*Records from a data source:*
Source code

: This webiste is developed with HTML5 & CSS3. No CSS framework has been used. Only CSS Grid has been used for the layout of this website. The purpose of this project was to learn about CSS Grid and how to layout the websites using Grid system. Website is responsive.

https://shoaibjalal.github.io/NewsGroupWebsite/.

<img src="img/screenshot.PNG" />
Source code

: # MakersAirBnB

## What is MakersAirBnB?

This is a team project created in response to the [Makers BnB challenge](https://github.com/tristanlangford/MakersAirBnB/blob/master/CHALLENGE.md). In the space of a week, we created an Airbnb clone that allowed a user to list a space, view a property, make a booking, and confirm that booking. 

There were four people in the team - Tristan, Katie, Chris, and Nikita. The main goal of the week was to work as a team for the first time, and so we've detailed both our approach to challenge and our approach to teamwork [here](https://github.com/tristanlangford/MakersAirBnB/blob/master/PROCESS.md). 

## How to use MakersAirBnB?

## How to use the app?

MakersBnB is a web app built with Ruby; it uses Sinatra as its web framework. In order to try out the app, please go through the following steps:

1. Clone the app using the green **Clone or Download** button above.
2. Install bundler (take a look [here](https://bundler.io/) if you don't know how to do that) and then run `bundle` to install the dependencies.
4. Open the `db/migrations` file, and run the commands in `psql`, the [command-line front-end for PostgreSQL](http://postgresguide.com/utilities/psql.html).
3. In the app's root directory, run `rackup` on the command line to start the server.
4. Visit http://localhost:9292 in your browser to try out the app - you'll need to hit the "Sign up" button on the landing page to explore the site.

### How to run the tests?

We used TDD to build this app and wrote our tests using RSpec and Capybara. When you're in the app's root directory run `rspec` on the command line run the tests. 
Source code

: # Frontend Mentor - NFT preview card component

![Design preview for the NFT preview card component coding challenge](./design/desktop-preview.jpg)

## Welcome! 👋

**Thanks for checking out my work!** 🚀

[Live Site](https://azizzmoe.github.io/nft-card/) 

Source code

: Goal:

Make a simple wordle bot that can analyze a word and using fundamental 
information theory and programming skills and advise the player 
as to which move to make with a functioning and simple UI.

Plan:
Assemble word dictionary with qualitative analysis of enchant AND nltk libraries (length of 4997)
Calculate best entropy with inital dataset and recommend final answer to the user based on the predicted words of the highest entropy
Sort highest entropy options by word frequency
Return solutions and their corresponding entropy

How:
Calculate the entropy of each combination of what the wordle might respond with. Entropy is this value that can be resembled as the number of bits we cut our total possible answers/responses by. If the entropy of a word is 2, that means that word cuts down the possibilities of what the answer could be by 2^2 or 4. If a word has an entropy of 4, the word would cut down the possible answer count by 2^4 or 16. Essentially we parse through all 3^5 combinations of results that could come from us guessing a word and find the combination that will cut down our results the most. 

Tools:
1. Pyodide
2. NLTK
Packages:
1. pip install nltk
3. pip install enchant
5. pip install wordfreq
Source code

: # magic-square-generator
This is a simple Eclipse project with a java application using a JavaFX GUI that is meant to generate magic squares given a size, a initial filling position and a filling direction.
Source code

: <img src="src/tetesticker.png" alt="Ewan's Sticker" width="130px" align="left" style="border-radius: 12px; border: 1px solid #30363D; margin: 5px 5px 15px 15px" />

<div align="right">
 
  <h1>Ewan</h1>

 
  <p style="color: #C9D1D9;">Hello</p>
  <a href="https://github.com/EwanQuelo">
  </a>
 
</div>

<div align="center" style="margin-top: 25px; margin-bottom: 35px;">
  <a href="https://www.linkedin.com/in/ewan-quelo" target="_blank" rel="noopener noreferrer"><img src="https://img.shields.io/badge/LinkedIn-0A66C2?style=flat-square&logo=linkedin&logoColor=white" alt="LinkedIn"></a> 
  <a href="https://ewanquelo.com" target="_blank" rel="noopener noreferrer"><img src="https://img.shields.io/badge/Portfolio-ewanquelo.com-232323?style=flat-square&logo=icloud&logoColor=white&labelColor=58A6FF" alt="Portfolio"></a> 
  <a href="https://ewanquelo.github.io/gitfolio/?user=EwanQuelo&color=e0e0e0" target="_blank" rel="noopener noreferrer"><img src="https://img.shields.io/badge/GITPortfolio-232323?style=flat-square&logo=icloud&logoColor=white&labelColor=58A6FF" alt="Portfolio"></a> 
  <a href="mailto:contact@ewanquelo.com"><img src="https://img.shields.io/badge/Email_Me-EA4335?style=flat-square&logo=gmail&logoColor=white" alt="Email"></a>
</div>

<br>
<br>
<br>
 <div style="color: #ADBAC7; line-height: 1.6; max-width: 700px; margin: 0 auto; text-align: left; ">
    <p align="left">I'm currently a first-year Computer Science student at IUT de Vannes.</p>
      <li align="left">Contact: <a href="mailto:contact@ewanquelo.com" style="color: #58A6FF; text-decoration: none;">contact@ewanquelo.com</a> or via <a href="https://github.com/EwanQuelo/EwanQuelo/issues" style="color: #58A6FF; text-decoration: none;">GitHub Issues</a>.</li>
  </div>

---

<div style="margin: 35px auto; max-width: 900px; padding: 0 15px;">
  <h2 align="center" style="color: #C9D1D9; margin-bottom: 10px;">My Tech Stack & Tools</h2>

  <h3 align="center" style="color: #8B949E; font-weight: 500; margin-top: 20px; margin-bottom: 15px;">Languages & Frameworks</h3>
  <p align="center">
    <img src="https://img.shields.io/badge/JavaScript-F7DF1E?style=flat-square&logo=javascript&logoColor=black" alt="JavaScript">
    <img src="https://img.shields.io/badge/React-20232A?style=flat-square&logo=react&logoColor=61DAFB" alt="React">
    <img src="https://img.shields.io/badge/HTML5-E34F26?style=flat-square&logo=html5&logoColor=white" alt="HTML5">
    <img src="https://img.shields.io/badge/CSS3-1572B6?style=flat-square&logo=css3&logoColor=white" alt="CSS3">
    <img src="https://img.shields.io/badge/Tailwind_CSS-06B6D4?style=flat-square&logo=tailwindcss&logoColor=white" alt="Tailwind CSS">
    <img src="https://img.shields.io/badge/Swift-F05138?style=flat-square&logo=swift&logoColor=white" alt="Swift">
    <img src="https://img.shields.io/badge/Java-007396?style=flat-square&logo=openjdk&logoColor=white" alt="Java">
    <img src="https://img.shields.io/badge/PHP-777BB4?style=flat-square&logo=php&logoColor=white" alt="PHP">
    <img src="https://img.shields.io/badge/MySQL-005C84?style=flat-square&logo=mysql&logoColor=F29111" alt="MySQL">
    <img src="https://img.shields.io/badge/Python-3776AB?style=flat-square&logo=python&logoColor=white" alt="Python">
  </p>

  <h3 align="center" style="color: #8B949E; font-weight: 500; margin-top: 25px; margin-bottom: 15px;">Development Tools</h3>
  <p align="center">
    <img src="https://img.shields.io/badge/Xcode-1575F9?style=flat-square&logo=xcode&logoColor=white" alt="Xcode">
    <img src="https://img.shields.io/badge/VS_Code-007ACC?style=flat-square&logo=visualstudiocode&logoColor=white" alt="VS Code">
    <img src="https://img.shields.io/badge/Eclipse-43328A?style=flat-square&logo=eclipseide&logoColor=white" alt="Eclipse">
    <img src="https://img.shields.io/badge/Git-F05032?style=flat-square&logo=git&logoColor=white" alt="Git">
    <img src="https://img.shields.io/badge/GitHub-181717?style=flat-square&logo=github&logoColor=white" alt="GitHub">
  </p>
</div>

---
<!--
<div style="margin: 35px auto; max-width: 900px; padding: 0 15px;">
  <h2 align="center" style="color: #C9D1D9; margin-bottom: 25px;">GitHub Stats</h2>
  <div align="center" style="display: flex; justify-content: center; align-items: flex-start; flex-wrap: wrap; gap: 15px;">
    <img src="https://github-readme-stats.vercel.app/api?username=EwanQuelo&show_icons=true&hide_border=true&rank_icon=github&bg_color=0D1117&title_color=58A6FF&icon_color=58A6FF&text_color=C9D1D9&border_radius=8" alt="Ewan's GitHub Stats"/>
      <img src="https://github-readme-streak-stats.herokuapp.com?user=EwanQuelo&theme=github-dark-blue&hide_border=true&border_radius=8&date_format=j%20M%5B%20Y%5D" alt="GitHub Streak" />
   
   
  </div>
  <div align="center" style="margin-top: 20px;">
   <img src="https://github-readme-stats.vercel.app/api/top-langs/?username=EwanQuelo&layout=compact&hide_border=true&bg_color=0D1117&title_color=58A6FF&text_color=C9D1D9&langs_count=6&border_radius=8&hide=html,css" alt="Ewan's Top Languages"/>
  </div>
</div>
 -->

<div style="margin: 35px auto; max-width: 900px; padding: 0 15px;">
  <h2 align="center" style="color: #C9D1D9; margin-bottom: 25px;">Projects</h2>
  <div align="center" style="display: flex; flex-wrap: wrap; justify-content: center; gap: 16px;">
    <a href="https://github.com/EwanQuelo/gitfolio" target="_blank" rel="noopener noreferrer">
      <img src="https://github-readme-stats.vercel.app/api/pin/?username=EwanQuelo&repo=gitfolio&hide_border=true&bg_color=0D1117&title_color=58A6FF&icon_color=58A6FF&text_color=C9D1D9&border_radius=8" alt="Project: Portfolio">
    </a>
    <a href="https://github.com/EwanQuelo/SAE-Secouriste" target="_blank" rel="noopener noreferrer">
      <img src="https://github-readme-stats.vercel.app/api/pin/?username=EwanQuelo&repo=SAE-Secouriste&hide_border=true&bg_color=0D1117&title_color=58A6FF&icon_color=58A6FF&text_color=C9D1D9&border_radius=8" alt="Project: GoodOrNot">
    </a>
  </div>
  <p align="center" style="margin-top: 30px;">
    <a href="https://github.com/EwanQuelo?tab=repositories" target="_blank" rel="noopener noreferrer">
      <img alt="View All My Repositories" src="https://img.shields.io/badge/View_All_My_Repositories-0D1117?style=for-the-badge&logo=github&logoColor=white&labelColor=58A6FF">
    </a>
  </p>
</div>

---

*WORK REQUEST:* Write only the number of lines above in which the word "tristanlangford" is found.

*RESULT OF THE TASK:* 2